Video editors in particular may choose to live edit from a USB drive for two reasons. First, video files are often extremely large, so there isn’t enough space on the computer’s internal drive for multiple projects. Second, video editing wears out a drive more quickly than editing lightweight files, so using external SSDs prevents the internal drive from wearing out. These are valid justifications, but only when editing from newer drives. When you’re using an old USB drive that may already be nearing the end of its lifespan, heavy write cycles from video editing could be the nail in its coffin.
Don’t use old USB drives for console or PC storage
It’s tempting to give an old USB drive a second life as extra storage for your computer or gaming console, especially if it’s a high-quality drive that you can’t bring yourself to part with. However, it is a bad idea to do so for many of the same reasons we’ve discussed in other contexts. Old USB storage devices are more likely to fail, and they are more likely to use older, slower standards that will become major bottlenecks in your workflow. But there are other issues with using an old USB thumb drive or SSD as a working drive.
For flash drives in particular, which are designed for quick file transfers and semi-infrequent use, you are upping the chances of failure when you leave them plugged into a computer for days, let alone months or years. Voltage issues and overheating can happen when a flash drive is used as long-term computer or console storage, and that’s all the more true the older your drive is. Constant writes cause flash memory to heat up, which is why so many professional-grade portable SSDs include a heat sink. High-intensity tasks like video game storage put even more stress on a drive.

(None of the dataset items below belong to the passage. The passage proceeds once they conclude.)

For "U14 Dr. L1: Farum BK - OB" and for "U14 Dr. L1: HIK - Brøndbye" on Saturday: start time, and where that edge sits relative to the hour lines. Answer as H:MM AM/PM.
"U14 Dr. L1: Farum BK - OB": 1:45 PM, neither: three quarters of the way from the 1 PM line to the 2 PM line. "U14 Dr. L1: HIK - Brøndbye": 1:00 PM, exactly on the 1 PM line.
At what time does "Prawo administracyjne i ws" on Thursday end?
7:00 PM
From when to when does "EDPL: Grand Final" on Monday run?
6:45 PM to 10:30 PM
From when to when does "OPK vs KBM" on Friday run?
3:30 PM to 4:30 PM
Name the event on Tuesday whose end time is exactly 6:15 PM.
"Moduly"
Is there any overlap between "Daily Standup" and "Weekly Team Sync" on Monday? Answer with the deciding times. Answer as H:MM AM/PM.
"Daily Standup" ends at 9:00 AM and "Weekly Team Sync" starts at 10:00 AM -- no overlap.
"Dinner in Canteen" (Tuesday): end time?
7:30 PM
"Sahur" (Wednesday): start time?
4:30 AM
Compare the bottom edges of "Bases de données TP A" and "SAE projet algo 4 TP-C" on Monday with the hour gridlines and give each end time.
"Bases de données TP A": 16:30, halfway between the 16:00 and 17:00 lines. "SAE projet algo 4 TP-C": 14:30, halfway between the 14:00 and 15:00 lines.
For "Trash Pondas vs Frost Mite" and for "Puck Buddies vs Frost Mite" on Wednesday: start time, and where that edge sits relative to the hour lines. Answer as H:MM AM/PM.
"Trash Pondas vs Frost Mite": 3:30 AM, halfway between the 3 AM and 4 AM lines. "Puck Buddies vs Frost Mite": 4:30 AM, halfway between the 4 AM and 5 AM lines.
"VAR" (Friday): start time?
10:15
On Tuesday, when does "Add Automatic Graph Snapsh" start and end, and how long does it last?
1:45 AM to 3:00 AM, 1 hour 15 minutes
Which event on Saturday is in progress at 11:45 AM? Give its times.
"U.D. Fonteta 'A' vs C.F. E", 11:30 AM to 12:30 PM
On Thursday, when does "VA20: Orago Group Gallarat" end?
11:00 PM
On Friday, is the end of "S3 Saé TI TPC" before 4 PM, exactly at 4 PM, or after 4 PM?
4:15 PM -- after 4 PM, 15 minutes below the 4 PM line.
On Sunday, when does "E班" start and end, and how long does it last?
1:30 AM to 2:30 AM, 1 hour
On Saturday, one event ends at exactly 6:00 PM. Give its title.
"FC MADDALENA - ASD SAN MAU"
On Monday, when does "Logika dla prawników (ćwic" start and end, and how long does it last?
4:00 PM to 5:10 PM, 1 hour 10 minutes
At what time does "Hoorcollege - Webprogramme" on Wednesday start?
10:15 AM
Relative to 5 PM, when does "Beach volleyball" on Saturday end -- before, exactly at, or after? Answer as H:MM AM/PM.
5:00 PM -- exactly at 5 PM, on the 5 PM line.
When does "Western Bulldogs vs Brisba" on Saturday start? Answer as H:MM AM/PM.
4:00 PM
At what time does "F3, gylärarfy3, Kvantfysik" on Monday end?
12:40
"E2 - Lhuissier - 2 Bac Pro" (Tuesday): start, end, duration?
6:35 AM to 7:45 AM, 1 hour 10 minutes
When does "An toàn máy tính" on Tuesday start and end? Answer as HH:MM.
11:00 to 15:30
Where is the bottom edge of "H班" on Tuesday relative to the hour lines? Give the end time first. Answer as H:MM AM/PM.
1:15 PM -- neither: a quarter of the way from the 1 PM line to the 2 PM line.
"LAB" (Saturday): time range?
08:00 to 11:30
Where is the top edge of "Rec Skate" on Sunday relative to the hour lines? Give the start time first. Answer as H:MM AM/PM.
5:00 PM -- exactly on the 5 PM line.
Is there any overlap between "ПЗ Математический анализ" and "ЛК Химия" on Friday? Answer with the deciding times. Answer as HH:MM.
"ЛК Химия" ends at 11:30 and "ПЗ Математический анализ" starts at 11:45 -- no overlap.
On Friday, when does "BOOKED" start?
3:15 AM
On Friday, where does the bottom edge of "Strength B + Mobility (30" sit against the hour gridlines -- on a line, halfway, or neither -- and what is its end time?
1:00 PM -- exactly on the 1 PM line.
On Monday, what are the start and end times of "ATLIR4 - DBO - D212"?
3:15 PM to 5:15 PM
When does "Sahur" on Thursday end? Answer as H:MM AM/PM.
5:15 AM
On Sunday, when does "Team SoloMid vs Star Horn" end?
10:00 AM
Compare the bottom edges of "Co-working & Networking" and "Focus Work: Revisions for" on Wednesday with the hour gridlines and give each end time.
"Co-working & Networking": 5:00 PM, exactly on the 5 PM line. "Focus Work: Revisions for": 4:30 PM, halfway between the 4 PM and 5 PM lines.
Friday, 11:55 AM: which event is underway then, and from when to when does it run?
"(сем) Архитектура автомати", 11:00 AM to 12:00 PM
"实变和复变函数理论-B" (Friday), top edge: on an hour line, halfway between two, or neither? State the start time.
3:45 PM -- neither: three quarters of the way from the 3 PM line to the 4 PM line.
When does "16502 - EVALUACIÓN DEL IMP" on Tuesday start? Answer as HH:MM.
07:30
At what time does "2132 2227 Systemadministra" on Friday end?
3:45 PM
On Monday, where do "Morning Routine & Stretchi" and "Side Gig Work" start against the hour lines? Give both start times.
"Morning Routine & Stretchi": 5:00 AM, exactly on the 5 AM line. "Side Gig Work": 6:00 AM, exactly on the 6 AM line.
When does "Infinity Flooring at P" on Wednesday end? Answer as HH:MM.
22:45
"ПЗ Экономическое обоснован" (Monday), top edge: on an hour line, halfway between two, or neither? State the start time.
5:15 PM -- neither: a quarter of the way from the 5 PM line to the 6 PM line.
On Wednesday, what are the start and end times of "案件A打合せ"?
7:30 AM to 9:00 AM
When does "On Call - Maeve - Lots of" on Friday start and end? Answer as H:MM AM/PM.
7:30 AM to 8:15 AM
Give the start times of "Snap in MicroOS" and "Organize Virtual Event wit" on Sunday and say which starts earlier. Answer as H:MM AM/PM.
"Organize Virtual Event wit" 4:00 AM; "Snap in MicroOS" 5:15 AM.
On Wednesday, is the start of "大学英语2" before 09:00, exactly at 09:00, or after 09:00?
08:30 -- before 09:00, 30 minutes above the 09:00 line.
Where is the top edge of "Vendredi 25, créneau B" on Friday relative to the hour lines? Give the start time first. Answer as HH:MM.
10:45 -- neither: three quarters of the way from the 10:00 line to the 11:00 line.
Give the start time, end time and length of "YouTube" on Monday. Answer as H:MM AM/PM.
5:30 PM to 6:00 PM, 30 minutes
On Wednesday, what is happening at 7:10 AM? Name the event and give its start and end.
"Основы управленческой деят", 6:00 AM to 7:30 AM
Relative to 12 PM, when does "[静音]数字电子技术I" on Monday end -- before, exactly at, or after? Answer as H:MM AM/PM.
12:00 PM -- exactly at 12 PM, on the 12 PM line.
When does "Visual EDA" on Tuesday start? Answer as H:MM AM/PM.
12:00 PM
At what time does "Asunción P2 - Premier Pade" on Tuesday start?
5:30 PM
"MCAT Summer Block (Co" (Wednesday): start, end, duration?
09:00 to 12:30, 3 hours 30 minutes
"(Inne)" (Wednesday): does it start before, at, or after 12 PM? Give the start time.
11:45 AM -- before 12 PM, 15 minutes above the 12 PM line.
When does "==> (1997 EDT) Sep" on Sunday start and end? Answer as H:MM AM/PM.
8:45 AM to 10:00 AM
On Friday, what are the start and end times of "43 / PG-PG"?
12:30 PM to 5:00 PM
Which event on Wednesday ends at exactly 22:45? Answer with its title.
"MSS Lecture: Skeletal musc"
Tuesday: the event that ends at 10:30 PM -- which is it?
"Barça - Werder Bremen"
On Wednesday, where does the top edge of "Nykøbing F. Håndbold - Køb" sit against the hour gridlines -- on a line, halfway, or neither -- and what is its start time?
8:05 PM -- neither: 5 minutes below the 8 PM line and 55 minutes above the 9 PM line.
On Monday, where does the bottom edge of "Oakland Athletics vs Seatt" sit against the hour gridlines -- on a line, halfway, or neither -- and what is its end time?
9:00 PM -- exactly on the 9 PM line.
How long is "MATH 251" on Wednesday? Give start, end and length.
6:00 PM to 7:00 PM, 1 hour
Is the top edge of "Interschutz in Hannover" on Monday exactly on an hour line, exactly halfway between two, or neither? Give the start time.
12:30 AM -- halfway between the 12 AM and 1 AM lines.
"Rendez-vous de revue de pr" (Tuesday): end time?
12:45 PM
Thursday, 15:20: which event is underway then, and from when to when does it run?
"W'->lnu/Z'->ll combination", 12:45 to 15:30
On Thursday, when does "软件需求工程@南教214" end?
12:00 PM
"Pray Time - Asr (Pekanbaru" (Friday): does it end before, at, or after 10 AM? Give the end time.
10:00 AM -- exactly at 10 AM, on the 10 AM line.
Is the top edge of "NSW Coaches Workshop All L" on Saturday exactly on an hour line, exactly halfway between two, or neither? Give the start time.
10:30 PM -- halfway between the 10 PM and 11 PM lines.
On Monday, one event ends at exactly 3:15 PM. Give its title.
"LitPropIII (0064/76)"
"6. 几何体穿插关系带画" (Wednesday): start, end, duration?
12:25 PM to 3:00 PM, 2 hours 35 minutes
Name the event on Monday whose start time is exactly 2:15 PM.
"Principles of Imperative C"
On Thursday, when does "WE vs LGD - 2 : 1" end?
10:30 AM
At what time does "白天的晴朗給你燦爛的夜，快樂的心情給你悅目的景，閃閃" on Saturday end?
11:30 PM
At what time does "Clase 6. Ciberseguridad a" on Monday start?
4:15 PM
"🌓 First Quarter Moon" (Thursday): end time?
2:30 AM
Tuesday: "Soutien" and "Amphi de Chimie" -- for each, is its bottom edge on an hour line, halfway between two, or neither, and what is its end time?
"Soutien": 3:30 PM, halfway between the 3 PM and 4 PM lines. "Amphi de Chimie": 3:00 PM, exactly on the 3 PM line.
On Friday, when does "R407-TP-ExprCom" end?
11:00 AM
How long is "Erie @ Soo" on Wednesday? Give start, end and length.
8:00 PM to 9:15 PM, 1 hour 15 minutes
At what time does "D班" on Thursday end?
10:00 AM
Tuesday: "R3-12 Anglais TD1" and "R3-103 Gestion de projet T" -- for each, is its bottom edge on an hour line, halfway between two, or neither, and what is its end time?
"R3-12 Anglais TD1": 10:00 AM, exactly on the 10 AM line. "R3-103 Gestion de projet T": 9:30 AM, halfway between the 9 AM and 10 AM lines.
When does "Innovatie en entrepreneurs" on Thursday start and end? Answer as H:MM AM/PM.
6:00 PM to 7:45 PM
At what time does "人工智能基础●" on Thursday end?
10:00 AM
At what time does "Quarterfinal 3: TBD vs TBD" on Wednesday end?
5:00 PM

SSDs can often be used as computer or console storage, provided they are using a newer generation of USB — preferably at least USB 3.2 Gen 2 for 10 gigabits per second (Gbps) transfer speeds on modern hardware while maintaining broad compatibility. Older SSDs should be used with caution, and you should make sure there is an intact heat sink attached. Test it using a benchmarking suite like CrystalDiskMark on Windows before use, and don’t rely on it for intensive tasks if possible.